Steve, UK It's worth a try even as an experiment in just a few hospitals initially. It can't be any worse than the current shambles.
The government should decide on the following. Does it want an NHS or does it want people to go private? You can't have it both ways. I would happily pay for private medical treatment when I am able to afford it - but only with a cut in tax and national insurance. I see this as the fairest way. Young people don't necessarily want private health care - they think they will never get ill. Therefore, the government are getting money from a low risk group, and the majority would probably start paying for private care when they start a family. Therefore, I feel there would be less strain on the NHS.
Barry, England
What a fabulous idea. If we have spare resource in private hospitals then let's use it.

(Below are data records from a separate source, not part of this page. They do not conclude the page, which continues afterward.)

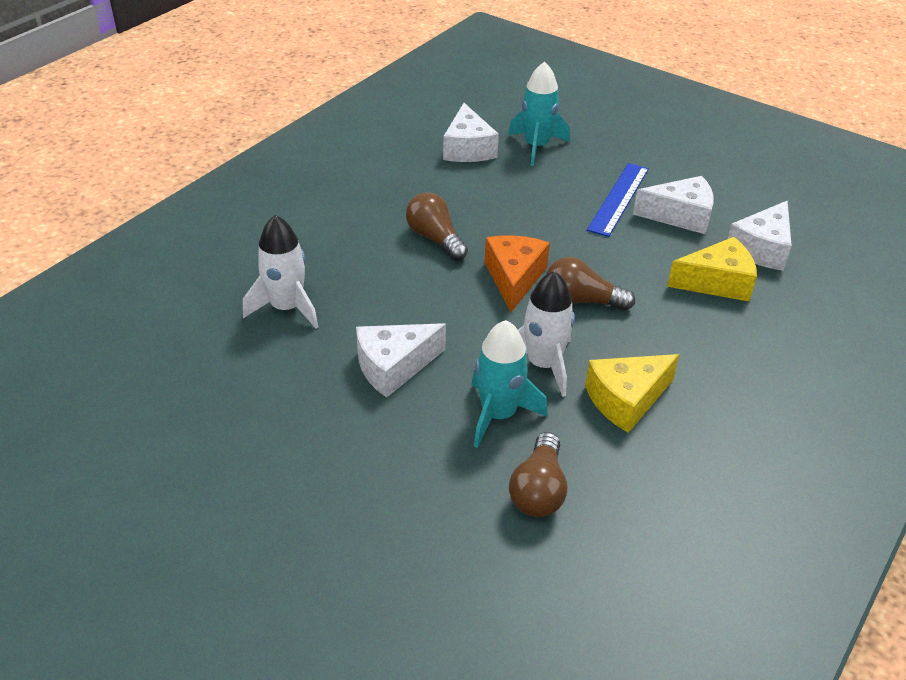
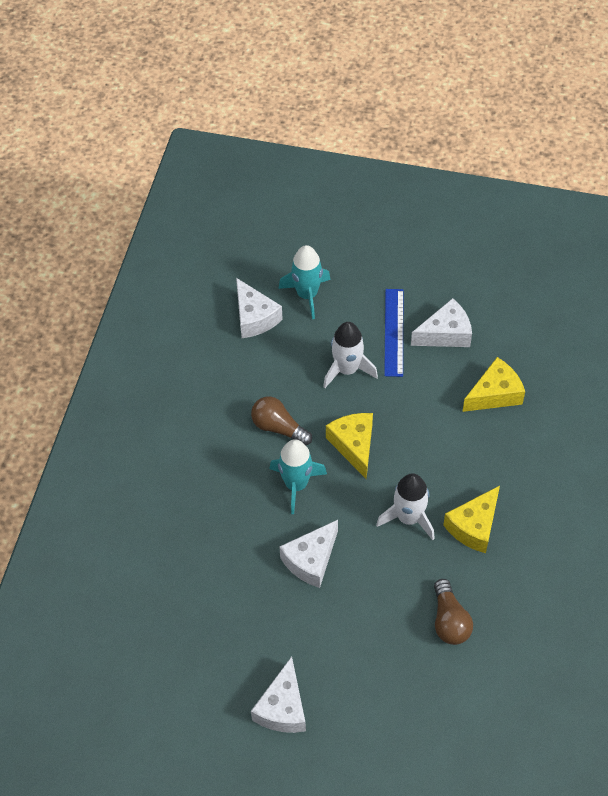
camera: 20 degrees left, 15 degrees up
white rocket [243,215,318,329] -> white rocket moved to [323,322,378,388]
turquoise rocket [471,320,548,448] -> turquoise rocket moved to [270,439,327,514]
orange cheese [485,235,550,312] -> yellow cheese [326,413,373,479]
brown light bulb [546,257,635,310] -> none
white cheese [728,201,792,271] -> white cheese moved to [251,657,306,733]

It has got to be a better plan than sending our OAPs over to Europe to have their hip replacements.
In my opinion, ANYTHING that cuts waiting times and prevents unnecessary deaths is a great idea.
If a private hospital has spare capacity, why should it not treat NHS patients? It may cost more per operation but the NHS lacks resources. It is better for tax payers to pay more for those operations than not have them done.
Let's take politics out of the equation.
The only answer is a mixture of both public and private resources combining their strengths and expertise together to provide the health system that the people of this country deserve. The health service (along with education and transport) has been wrecked by politicians following political dogma instead of doing what's best.
The unions oppose any attempt at getting the health service to actually treat the sick. For too long the NHS has been a top-heavy red tape factory. If some of the millions wasted on administration costs can be directed to actually getting some operations done then terrific. Colin Mackay is correct - let's get dogmatic ideology out of things like the NHS. Any source of potential progress should be looked at.